Kutip tanpa perubahan bagian teks tentang motor dan kemacetan di Ibukota di bawah ini, mulai dari kata-kata yang memuat "Terlebih lagi alasan" sampai dengan "tak kunjung usai.".

### Teks sumber

□ □ □ □

Terlebih lagi alasan munculnya pengaturan ini adalah dengan mengatakan motor
adalah penyebab kemacetan di Ibukota. Lagi-lagi masyarakat pengguna motor
memprotes dengan mengatakan hal yang sebaliknya. 1001 argumen muncul dari mulai
kemampuan motor yang dapat menembus kemacetan dengan lincah sampai argument bahwa
ukuran dimensi 1 mobil setara dengan 4 motor dimana 4 motor minimal membawa 4
orang sedangkan 1 mobil hanya membawa minimal 1 orang. Saya menggunakan ukuran
minimal karena daya tampung maksimal 4 motor dan 1 mobil bisa merupakan ranah
perdebatan yang tak kunjung usai.
Tapi benarkah bahwa motor
merupakan penyebab kemacetan di jalan-jalan Ibukota? Sebelum menjawab
pertanyaan tersebut mari kita lihat secara lebih fair dari sudut pandang
pengguna jalan yang lain baik itu sesama kendaraan bermotor maupun pejalan
kaki. Sudah hal yang umum untuk melihat pemotor naik ke pedestrian ketika
jalanan macet. Dengan kata lain hanya untuk menghindari kemacetan maka hak
pejalan kaki harus dirampas demi kepentingan pengguna motor. Merupakan hal yang
lazim pula melihat pengguna motor masuk ke jalur busway dan menghambat busway
yang sudah melaju dimana busway tersebut membawa ratusan penumpang yang harus
terhambat ketempat tujuan demi kepentingan para pengguna motor. Sudah hal yang
lazim pula melihat pengguna motor yang berjalan di jalur yang berlawanan karena
jalur yang searah sedang macet, sehingga pengguna jalan yang lain diwajibkan
mengalah seolah hak mereka lebih inferior dibandingkan pengguna motor. Bahkan
dalam kemacetan pun banyak sekali motor yang menggunakan celah antar kendaraan
roda 4 atau lebih untuk melintas tanpa mempedulikan sisi sebelah mana dan
sebesar apa celah tersebut.

□ □ □ □

### Kutipan kumpulan data
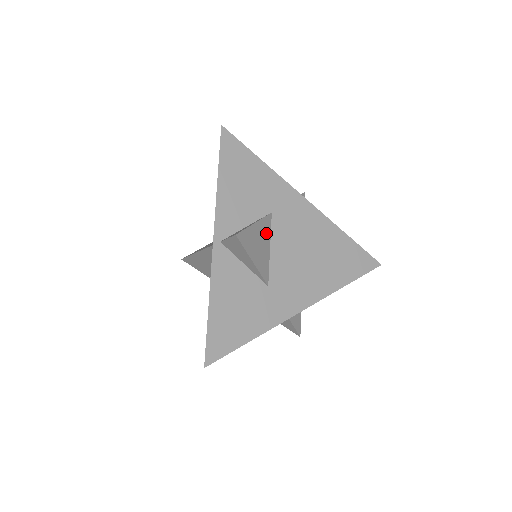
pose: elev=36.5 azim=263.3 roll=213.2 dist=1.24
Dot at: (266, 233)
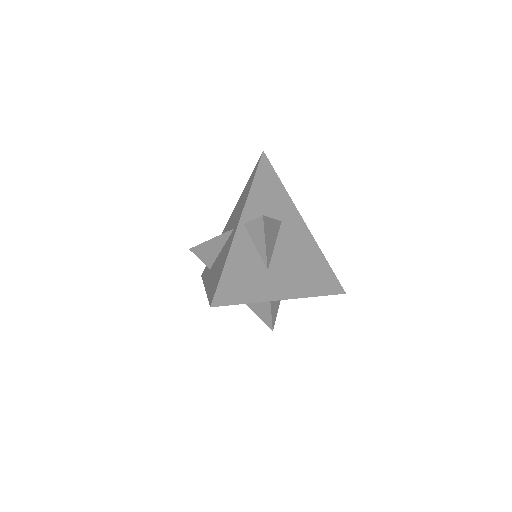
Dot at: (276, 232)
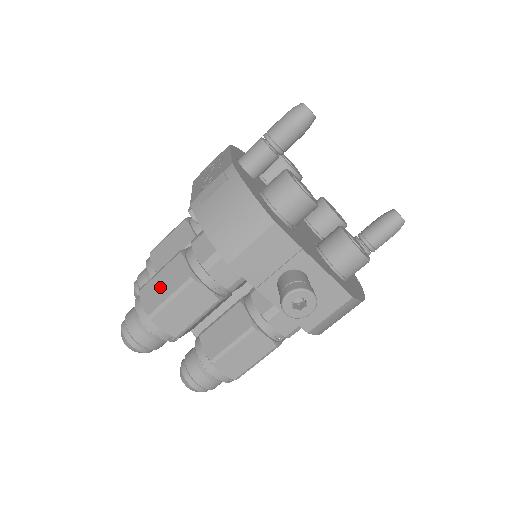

□ □ □ □

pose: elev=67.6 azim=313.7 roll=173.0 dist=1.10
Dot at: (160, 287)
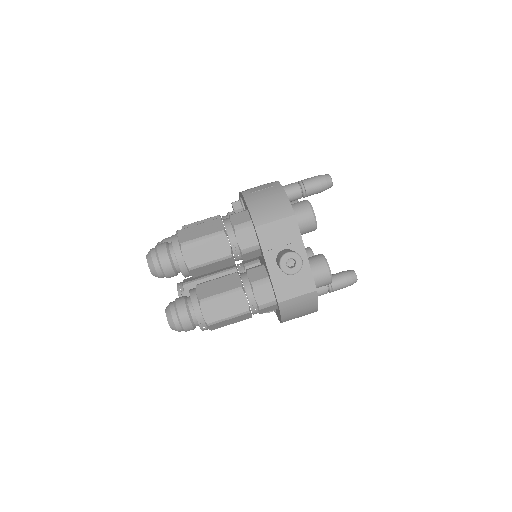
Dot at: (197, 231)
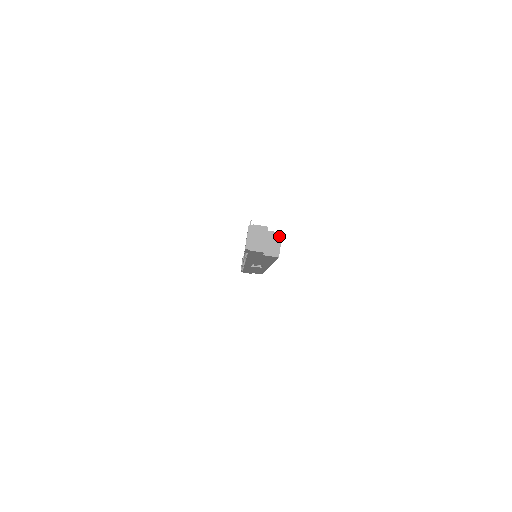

□ □ □ □

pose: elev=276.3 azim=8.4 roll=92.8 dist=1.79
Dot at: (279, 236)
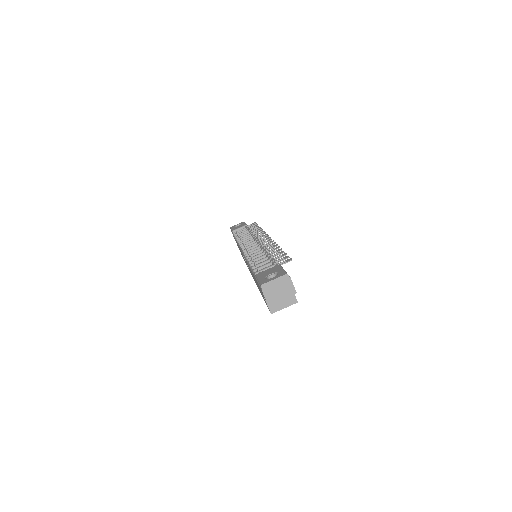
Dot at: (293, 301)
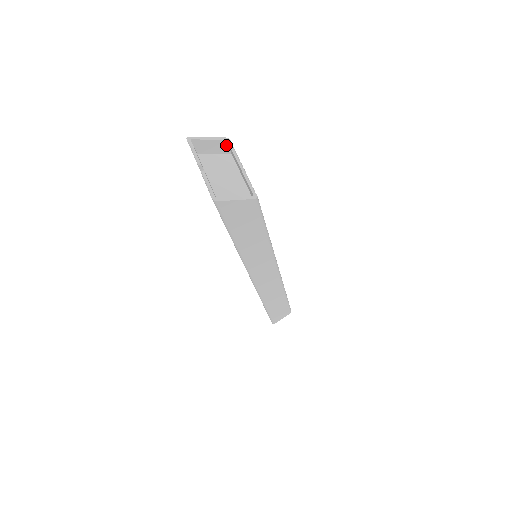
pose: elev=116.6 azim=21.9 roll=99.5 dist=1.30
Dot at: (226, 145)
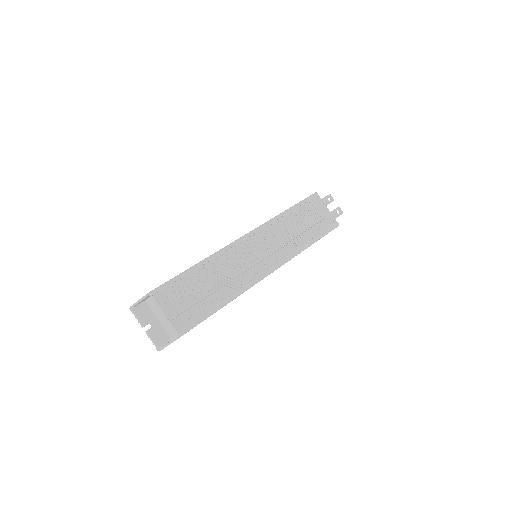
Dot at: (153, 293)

□ □ □ □

### Hasil
Terlebih lagi alasan munculnya pengaturan ini adalah dengan mengatakan motor
adalah penyebab kemacetan di Ibukota. Lagi-lagi masyarakat pengguna motor
memprotes dengan mengatakan hal yang sebaliknya. 1001 argumen muncul dari mulai
kemampuan motor yang dapat menembus kemacetan dengan lincah sampai argument bahwa
ukuran dimensi 1 mobil setara dengan 4 motor dimana 4 motor minimal membawa 4
orang sedangkan 1 mobil hanya membawa minimal 1 orang. Saya menggunakan ukuran
minimal karena daya tampung maksimal 4 motor dan 1 mobil bisa merupakan ranah
perdebatan yang tak kunjung usai.